BOSSES behind a huge gas plant being built in Wales have dismissed site workers' claims they are being poisoned by fumes from construction equipment.
Workers said the air on the scheme at Milford Haven, Pembrokeshire, has been choked with fumes pumped out by the specialist plant needed to erect the giant gas tanks.
One worker said: 'The conditions are atrocious and the attitude of management stinks.
'Workers are becoming ill due to the conditions they are working in.
Safety is being jeopardised for productivity and the wages must be the lowest in the UK.' Construction is being managed by engineering specialist Chicago Bridge & Iron John Brown. The worker added: 'The gas tanks are each the size of the Royal Albert Hall but the air inside is blue.' But a spokesman for the joint venture client, oil firms ExxonMobil and Qatar Petroleum, said the comments were mischief-making.

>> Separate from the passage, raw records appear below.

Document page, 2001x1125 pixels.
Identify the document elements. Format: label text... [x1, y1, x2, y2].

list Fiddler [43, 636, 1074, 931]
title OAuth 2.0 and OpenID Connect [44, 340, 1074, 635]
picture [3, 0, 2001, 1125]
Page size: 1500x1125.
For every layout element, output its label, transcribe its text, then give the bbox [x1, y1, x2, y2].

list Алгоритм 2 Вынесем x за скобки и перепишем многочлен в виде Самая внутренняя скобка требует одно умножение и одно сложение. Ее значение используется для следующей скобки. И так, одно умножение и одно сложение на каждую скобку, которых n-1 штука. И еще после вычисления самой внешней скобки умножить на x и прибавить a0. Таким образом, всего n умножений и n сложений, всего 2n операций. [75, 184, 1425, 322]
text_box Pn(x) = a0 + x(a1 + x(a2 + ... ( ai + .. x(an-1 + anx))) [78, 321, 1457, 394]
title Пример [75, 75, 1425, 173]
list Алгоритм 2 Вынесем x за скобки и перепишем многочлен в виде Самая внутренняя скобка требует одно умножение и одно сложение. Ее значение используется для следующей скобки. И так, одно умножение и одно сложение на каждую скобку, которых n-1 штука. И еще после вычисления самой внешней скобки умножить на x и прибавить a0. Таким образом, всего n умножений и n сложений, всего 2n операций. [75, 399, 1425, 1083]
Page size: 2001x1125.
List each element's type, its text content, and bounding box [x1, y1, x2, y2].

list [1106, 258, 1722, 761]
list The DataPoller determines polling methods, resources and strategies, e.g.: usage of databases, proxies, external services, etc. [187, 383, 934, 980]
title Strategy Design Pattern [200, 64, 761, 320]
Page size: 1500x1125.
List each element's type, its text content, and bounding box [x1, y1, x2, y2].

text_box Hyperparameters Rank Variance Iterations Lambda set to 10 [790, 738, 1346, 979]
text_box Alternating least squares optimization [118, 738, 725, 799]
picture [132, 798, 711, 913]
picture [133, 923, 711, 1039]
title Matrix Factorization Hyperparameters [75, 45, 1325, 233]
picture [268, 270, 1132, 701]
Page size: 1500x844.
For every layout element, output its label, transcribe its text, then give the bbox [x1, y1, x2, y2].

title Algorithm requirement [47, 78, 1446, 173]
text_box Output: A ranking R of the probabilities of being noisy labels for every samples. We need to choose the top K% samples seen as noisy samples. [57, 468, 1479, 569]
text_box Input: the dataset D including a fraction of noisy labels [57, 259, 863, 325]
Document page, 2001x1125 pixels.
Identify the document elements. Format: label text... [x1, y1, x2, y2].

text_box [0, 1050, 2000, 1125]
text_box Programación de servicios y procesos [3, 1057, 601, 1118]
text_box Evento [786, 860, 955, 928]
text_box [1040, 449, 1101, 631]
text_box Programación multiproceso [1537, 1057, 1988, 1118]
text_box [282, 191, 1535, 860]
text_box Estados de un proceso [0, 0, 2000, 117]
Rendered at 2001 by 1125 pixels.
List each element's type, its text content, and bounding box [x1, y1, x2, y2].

The spokesman said the claims were an attempt to negotiate a pay deal outside the blue book agreement, which covers engineering construction schemes.
He added: 'All the stuff about safety really isn't an issue. This is about them wanting out of the Naeci pay agreement.
'Nearly everyone to a man voted against it here, as the abundance of work makes them think they could get a better deal outside it.
'Now I think they are trying to use safety as a way of breaking that agreement.
'There is absolutely nothing wrong with the air. We had an air quality firm in and it found that there was no problem. It has always been within the limits. If people are still worried there's additional personal protection equipment available.' When finished, the South Hook plant will be the largest liquefied natural gas import plant in the world and will supply 20 per cent of the UK's total gas requirement.
It is being built to supplement the depleting natural gas supplies in the North Sea.
Work started in Decembe r 2004 and should be completed in October 2007.
The GMB union was unavailable for comment.